Construct a 100-layer MLP, with 100 input neurons, and the number of neurons in the hidden layer and output layer being uniformly drawn from $50$ to $150$. Initialize the weights of the MLP such that weights in a fully connected layer with $n_{in}$ inputs are randomly drawn from $N(0, \frac{1}{\sqrt{n_{in}}})$.

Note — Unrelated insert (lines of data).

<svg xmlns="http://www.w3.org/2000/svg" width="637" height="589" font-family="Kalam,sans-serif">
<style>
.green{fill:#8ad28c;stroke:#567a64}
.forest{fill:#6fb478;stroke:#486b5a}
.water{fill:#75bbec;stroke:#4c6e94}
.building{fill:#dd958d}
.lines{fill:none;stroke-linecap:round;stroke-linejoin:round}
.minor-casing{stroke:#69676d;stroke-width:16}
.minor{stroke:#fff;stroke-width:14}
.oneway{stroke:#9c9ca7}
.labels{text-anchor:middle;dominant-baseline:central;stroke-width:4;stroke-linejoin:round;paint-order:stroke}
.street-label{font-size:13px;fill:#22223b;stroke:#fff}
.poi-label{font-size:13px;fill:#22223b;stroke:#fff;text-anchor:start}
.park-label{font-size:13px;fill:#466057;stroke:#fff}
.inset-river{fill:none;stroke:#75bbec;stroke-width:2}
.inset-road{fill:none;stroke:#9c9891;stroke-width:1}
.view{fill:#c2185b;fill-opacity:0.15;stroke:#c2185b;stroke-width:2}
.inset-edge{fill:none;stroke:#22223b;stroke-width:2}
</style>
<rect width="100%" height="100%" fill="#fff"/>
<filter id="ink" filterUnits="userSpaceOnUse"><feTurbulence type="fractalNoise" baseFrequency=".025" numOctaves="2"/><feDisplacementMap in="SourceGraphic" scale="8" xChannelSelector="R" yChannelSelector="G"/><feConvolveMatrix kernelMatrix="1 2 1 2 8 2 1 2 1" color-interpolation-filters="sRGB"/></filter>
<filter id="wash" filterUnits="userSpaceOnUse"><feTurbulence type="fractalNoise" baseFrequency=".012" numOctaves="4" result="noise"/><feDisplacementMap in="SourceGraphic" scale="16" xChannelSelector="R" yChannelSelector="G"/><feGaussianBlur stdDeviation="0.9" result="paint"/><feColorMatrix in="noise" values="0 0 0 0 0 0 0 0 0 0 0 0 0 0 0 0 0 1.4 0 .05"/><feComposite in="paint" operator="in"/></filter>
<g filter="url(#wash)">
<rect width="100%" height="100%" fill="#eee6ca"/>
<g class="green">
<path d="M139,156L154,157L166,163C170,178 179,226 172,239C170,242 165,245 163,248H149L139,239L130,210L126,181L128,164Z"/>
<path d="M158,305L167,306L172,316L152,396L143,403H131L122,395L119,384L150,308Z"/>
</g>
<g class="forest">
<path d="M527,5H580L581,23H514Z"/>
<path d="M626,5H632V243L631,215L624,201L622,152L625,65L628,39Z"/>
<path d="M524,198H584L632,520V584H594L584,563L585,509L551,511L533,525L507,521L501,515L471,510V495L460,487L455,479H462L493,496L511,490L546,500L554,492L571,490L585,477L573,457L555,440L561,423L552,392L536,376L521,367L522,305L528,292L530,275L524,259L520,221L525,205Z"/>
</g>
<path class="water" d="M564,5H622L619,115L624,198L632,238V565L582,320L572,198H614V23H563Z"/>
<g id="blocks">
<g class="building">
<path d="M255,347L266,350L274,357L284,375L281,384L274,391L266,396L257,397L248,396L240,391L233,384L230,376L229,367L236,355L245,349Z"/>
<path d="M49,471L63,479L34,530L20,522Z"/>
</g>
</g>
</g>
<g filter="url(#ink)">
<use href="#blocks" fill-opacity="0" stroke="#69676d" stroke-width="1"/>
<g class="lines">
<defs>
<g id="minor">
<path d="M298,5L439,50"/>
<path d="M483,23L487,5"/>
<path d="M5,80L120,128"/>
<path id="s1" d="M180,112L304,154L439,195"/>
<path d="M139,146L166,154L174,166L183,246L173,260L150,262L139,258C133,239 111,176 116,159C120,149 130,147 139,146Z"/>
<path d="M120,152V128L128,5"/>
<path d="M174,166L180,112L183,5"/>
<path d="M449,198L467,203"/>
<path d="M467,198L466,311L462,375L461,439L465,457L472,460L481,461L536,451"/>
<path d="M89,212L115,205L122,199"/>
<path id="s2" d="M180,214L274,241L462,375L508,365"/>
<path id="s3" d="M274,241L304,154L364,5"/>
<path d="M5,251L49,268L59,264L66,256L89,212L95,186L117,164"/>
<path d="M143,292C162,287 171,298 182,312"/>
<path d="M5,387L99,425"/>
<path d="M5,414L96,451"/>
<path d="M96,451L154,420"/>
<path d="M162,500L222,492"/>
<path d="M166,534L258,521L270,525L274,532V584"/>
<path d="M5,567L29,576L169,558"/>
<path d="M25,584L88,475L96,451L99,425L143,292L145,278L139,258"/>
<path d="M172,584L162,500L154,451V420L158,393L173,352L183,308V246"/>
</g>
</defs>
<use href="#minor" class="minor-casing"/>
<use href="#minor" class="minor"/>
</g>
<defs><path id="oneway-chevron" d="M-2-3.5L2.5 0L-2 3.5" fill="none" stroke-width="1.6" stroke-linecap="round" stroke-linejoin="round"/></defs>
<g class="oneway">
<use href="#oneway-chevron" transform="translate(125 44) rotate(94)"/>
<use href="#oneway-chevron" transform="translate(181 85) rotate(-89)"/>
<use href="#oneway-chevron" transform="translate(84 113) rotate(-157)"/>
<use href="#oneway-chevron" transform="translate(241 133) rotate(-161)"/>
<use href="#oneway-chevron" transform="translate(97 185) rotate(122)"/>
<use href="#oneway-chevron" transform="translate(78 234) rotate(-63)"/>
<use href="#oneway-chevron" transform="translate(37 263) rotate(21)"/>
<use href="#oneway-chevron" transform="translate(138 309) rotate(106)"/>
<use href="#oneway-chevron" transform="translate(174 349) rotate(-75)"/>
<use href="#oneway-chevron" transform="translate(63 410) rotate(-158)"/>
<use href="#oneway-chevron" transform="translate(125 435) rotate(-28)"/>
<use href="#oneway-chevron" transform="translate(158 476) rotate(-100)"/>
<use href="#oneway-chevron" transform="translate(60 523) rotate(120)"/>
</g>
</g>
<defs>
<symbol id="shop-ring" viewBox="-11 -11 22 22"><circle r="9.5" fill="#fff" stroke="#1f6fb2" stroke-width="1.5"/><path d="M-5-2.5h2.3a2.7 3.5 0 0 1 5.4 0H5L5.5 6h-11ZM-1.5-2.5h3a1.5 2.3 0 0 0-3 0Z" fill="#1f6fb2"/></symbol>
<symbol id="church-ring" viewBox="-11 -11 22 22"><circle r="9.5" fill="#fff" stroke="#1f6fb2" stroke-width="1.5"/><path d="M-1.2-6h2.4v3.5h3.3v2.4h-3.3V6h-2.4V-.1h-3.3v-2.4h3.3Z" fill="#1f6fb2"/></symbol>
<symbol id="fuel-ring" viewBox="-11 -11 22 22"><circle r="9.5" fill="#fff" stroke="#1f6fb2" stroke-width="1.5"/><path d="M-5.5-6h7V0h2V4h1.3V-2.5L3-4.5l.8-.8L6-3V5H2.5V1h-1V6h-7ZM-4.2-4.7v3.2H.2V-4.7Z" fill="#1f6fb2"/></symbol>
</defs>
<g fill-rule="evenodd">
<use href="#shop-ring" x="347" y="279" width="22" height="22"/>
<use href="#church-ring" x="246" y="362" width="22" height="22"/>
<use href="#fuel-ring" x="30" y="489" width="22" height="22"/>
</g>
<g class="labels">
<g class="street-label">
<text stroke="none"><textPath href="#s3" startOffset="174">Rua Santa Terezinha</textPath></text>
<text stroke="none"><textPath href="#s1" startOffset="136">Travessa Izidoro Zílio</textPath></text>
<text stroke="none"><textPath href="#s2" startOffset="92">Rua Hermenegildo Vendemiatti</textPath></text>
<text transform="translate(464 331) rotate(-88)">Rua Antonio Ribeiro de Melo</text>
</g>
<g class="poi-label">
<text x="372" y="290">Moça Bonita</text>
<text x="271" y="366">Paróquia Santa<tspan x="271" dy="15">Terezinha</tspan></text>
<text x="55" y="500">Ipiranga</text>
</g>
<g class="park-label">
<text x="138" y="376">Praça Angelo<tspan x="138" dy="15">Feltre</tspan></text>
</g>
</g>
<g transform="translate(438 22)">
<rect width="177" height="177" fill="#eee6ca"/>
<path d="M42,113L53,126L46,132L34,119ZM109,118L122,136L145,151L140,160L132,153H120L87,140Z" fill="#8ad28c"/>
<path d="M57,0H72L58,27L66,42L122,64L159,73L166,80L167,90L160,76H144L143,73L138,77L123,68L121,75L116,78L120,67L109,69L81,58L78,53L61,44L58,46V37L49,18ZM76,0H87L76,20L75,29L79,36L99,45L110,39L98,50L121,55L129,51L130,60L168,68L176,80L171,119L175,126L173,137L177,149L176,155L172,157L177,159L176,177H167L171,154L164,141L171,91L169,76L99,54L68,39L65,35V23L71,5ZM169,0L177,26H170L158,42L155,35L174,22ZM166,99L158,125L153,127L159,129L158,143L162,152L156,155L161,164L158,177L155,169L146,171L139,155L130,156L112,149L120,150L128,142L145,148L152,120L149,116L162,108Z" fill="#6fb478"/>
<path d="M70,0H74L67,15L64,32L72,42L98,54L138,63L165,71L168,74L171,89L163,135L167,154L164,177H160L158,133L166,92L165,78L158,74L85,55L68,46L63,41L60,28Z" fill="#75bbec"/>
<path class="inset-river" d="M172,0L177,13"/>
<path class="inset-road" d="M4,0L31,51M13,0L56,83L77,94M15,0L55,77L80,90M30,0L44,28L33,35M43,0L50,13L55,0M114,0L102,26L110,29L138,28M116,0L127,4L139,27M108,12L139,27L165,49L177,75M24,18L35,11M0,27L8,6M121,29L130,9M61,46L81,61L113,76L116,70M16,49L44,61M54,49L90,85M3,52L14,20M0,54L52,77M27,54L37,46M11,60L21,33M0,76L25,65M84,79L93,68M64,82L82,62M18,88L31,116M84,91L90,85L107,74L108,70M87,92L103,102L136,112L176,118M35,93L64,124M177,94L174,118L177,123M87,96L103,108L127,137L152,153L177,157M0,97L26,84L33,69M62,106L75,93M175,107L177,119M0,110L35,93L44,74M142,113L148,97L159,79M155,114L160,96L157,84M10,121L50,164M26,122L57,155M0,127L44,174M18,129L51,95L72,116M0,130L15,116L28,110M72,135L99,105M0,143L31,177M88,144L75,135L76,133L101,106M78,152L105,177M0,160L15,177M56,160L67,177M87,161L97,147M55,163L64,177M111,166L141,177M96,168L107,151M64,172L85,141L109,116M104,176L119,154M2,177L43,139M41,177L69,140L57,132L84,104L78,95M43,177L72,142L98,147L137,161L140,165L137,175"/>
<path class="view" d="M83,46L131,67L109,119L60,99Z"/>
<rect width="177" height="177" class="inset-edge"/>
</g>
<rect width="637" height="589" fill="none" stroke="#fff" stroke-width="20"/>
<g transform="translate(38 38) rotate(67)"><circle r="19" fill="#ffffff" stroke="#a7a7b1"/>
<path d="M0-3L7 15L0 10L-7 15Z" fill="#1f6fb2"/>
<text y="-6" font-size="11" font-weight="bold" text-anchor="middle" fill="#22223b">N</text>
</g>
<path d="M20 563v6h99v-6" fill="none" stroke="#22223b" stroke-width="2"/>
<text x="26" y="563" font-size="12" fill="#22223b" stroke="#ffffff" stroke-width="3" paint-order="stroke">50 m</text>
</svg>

We perform several experiments with the MLP below. For each experiment, describe what you observe.
(a) Use SELU activation for all neurons. Sample 1000 input vectors in $\mathbf{R}^{100}$, with each entry being drawn from $N(0, 1)$. For each layer, compute the mean and standard deviation of the activation values for these input vectors, and plot the means and standard deviation against the layer number. Plot the distribution of the activation values for the input layer, 1st, 10th, 50th, and 90th layer.
Answer. [Write your solution here. Add cells as needed.]
(b) Repeat (i), but draw each input value from $N(0, 10)$.
Answer. [Write your solution here. Add cells as needed.]
(c) Repeat (i), but draw each input value from $N(1, 1)$.
Answer. [Write your solution here. Add cells as needed.]
(d) Repeat (i), but for half of the input vectors, draw each input value from $N(1, 2)$, and for other half of the input vectors, draw each input value from $U[0, 10]$.
Answer. [Write your solution here. Add cells as needed.]
(e) Repeat (i), using ReLU instead of SELU.
Answer. [Write your solution here. Add cells as needed.]